TL;DR
Spot Bitcoin ETFs in the United States recorded $104.9 million in net outflows in the first trading session of the week, extending a cooling trend in ETF activity. Trading volumes fell sharply to just over $3 billion, a steep decline from the $14.7 billion peak seen on Feb. 5. The slowdown arrived as new fourth-quarter 2025 filings revealed which institutions were adjusting their Bitcoin ETF exposure, offering a clearer picture of shifting sentiment among major market participants.
Fresh disclosures showed Jane Street emerging as the second-largest buyer of BlackRock’s IBIT in Q4, accumulating $276 million. Yet the most striking development came from Laurore. This obscure Hong Kong-based firm purchased $436.2 million of IBIT in a single transaction. The company has no public presence, and its filer, Zhang Hui, shares a common Chinese name, adding to the intrigue surrounding the purchase.

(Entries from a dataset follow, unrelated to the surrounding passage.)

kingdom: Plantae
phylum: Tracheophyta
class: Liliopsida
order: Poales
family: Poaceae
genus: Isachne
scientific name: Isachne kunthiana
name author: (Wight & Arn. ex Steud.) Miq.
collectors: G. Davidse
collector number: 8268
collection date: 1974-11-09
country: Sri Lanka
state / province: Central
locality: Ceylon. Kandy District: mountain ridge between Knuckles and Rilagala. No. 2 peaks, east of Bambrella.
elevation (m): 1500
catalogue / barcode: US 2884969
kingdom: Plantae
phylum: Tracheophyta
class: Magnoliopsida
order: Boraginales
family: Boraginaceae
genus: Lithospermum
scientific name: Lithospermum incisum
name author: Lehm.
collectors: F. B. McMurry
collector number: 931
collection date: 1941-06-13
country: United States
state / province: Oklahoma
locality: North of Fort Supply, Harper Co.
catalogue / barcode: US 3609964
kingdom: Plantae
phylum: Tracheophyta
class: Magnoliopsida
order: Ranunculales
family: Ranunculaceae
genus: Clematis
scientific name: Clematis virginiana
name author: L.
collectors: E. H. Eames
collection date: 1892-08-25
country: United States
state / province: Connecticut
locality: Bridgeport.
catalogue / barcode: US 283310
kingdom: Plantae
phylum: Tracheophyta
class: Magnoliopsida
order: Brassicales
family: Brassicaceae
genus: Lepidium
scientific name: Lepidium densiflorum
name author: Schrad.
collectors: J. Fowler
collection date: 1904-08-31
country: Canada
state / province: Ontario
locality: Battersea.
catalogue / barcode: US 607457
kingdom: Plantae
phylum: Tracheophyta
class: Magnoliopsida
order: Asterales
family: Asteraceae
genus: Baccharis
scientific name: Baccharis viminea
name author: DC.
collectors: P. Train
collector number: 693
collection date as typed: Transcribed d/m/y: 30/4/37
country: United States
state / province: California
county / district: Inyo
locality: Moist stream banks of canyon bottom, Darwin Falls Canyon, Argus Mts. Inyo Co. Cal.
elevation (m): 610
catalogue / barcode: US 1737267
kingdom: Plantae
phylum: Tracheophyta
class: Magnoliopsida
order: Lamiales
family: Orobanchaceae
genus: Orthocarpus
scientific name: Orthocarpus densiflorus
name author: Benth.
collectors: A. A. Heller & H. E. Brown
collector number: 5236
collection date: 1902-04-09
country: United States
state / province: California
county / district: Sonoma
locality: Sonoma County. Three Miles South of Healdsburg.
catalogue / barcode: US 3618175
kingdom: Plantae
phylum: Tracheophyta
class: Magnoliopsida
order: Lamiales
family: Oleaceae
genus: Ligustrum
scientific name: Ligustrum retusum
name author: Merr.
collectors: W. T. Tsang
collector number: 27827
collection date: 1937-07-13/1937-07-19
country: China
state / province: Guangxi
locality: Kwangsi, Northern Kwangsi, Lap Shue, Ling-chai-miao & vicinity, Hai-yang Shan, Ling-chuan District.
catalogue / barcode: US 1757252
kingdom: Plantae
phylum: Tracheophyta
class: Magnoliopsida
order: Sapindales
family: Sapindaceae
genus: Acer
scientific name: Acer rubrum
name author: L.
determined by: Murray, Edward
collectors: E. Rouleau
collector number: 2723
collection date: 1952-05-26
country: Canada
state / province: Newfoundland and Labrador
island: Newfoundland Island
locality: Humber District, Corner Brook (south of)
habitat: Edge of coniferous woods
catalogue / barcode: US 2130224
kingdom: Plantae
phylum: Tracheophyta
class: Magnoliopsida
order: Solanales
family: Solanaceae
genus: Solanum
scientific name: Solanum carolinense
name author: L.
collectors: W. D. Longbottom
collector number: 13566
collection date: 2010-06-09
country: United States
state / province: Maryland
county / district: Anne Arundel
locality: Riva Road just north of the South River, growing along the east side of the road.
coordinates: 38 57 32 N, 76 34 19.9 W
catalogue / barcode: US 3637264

Bitwise advisor Jeff Park suggested Laurore’s move could signal early institutional Chinese capital entering Bitcoin. He noted the lack of public information about the firm and raised the possibility of capital flight motivations. Others questioned why a buyer seeking Bitcoin exposure would choose an ETF instead of direct acquisition, highlighting the uncertainty around Laurore’s strategy and intentions.

Several institutions increased their IBIT holdings during Q4. Weiss Asset Management added roughly 2.8 million shares valued at $107.5 million, while 59 North Capital boosted its position by 2.6 million shares worth $99.8 million. Abu Dhabi’s Mubadala Investment expanded its stake by 45%, rising to 12.7 million shares valued at $630.7 million. These moves contrasted with the broader Bitcoin ETF outflow trend and underscored continued institutional interest in Bitcoin exposure.
Not all firms increased their positions. Brevan Howard cut its IBIT holdings by about 85%, dropping from 37 million shares to 5.5 million. Goldman Sachs also reduced its exposure by roughly 40%, leaving around $1 billion in assets. These reductions highlighted diverging institutional views during a period of declining Bitcoin ETF activity.